Passage provided -

Employers with workers in Massachusetts must take steps now to comply with the state’s new Paid Family and Medical Leave (PFML) Act. The bill went into effect in January, but deadlines regarding the legislation are coming up soon.
PFML benefits will be available to most Massachusetts workers starting Jan. 1, 2021.
Covered workers will be afforded up to 20 weeks of paid medical leave and 12 weeks of paid family leave per year, though the combined maximum total is 26 weeks each year.
However, some employers may be able to secure an exemption from Massachusetts’ PFML if they offer a private plan greater than or equal to the new law. The deadline for filing an exemption is Dec. 20.
Employers are responsible for collecting and remitting contributions starting Oct. 1 if:
- The company has W-2 employees in Massachusetts
- More than half of their workers are 1099-MISC contractors
- An individual is self-employed and has opted in
The benefit amount is based on an employee’s earnings: 0.75 percent of gross wages.
Meanwhile, employers should calculate their contributions based on the average number of covered workers from 2018.

Required work -
What comes next in the passage above on Massachusetts' Paid Family and Medical Leave Act? Continue it from its last sentence.

Data for analysis -

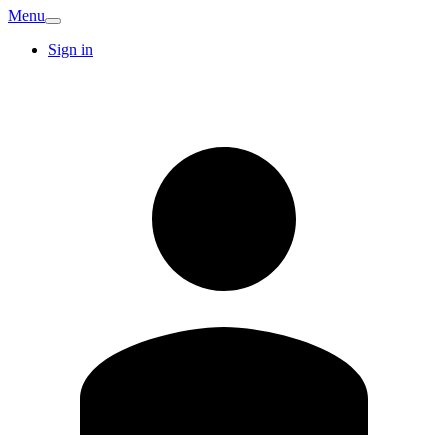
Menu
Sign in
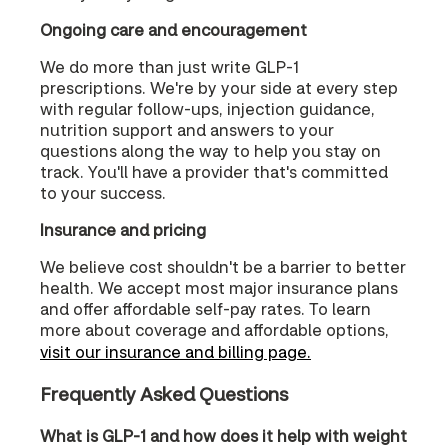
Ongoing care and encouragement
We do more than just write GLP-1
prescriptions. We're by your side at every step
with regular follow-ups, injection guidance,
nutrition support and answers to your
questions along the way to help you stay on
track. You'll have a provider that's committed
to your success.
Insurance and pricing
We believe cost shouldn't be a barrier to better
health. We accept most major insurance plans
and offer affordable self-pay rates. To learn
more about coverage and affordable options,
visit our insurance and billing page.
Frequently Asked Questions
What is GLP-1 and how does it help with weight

Response -
Also, if a company has fewer than 25 covered workers, such businesses are not responsible for the employer portion of the medical leave contributions.
Find guides for workers and employees on the Massachusetts website.
Expansion of Paid Leave Laws
Jurisdictions across the country continue to enact paid leave laws. And they’re only becoming more specialized and complex.
Courts are weighing in on these laws, as is the case in Michigan, Colorado and Pittsburgh. Meanwhile, legal challenges have been levied against paid sick leave laws in the Texas cities of Dallas, San Antonio and Austin.
What does that mean for employers? It will be vital for companies to consult legal counsel, calculate costs with their payroll teams, and ensure compliance across the board.